Wanita yang sehari-harinya menjadi Dosen Universitas Islam Negeri Sunan Kalijaga ini menjelaskan maksud temanya. “Jadi meremajakan atau menyegarkan kembali semangat hijrah karena kita dalam beberapa hari akan memasuki tahun baru Hijriah 1445,” ungkap Siti Syamsiyatun, Jumat (14/7/2023) malam.
Mengapa perlu meremajakan kembali?

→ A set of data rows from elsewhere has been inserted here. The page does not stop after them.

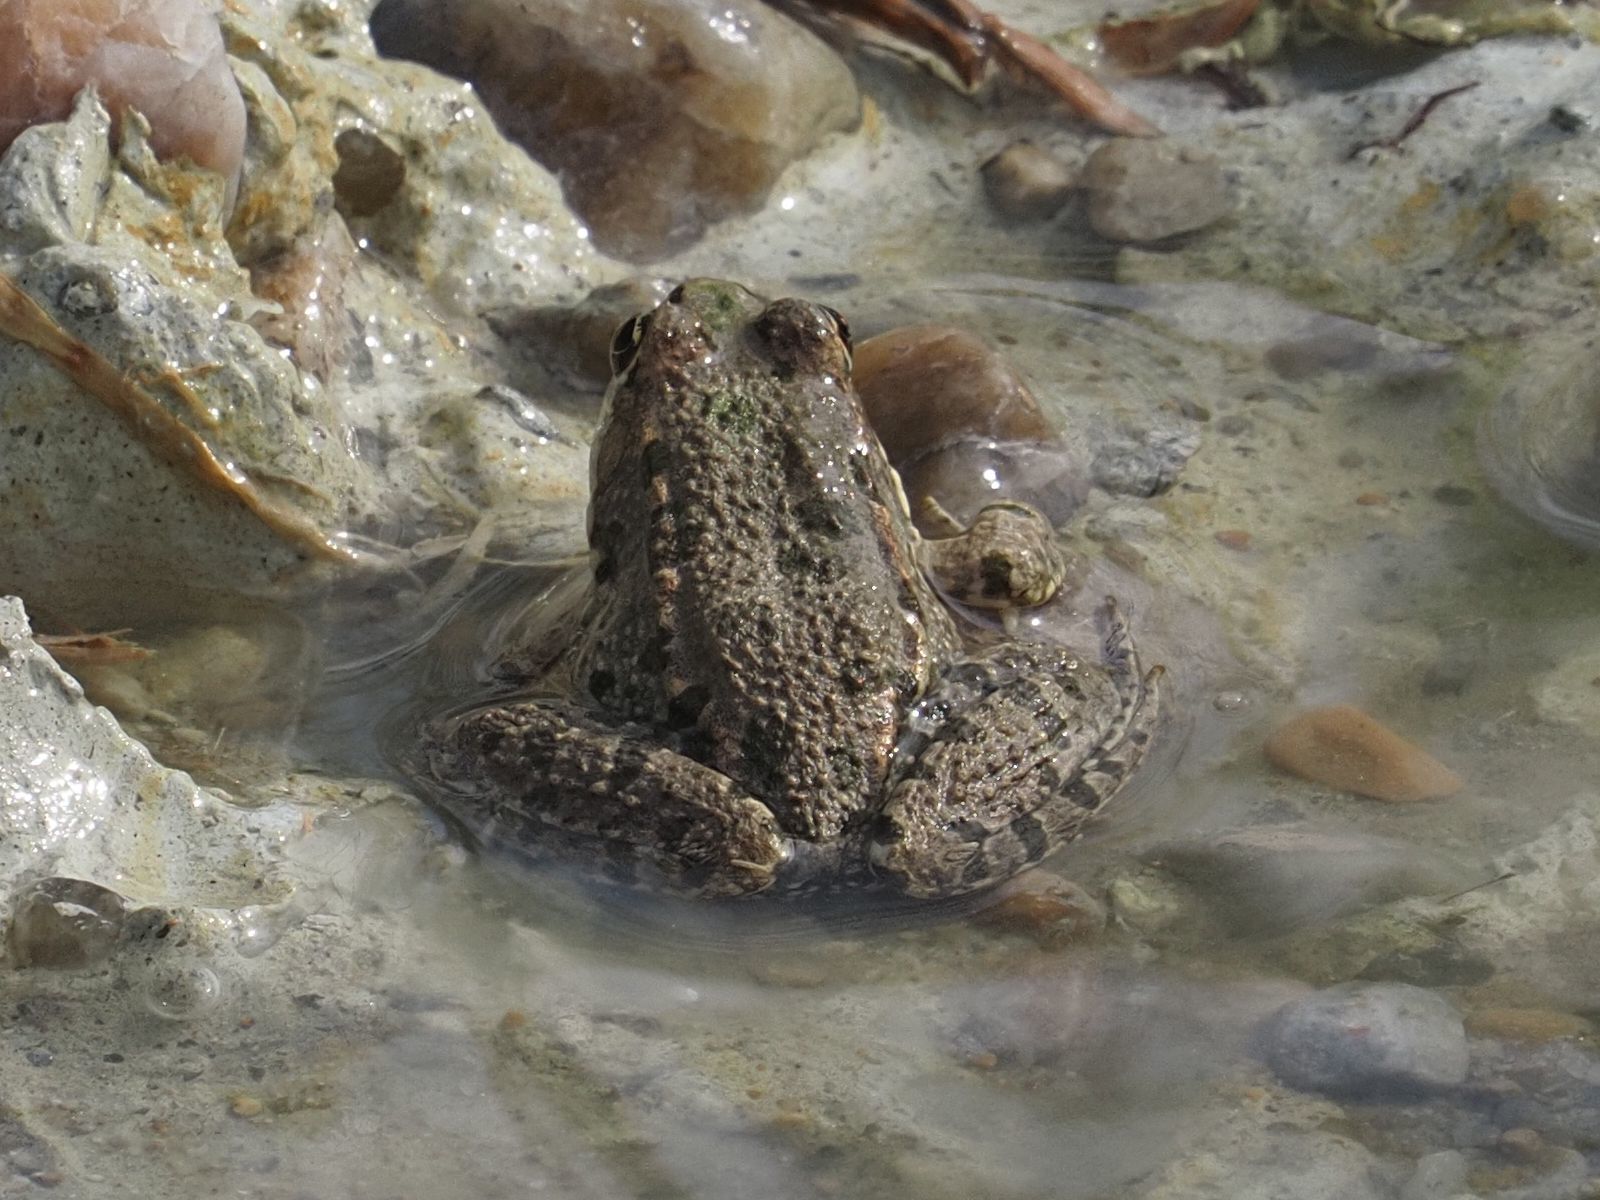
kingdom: Animalia
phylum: Chordata
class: Amphibia
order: Anura
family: Ranidae
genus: Pelophylax
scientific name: Pelophylax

Syamsiyatun menerangkan, di akhir tahun ini marak gerakan hijrah dari berbagai kalangan yang perlu mendapat sambutan baik. “Muhammadiyah beserta seluruh ortomnya mesti bersikap proaktif, positif, terhadap gerakan-gerakan ini,” imbaunya.
Di sisi lain, dia juga melihat ada indikasi penyempitan makna hijrah itu sendiri. Misalnya, Syamsiyatun pernah menemui orang yang berkomentar, “Itu seragam Aisyiyah kok tidak syar’i!”
Mendengar komentar ini, Syamsiyatun balik bertanya maksud syar’i menurut pandangan orang tersebut. “Yang syar’i itu yang gelap, panjang,” jawabnya.
Dari sini Syamsiyatun menyimpulkan, maksud komentar itu ialah berhijrah dengan mengubah penampilan. “Pemaknaan syar’i menjadi ada penyempitan,” ungkapnya di hadapan jamaah online dari berbagai penjuru Indonesia yang hadir melalui Zoom maupun kanal Youtube tvMu.
Selain itu, Syamsiyatun juga menemui ada kultur instan saat berhijrah. “Ada orang-orang ingin belajar agama, kemudian belajar dari YouTube dalam waktu 1-2 kali pertemuan, kemudian dia sudah merasa inilah yang paling benar. Kemudian dia menyalahkan teman-temannya, saudaranya, yang mempraktikkan berbeda,” jelas ibu yang pernah bergiat di Majelis Tarjih dan Tajdid PP Muhammadiyah itu.
Dampaknya, muncul low level of thinking. Yakni polarisasi berdasarkan pertimbangan yang tidak matang, instan, dan tidak suka berpikir kompleks. “Ini aku, ini bukan aku,” contohnya.
Hal ini menimbulkan kecenderungan pemikiran tertutup dan enggan membaca fenomena yang lebih kompleks. Syamsiyatun mencontohkan, “Saya pokoknya dengan ustad ini saja, ndak mau dengan yang lain. Pokoknya menurut saya pakaian yang syar’i yang begini saja lainnya tidak, misalnya.”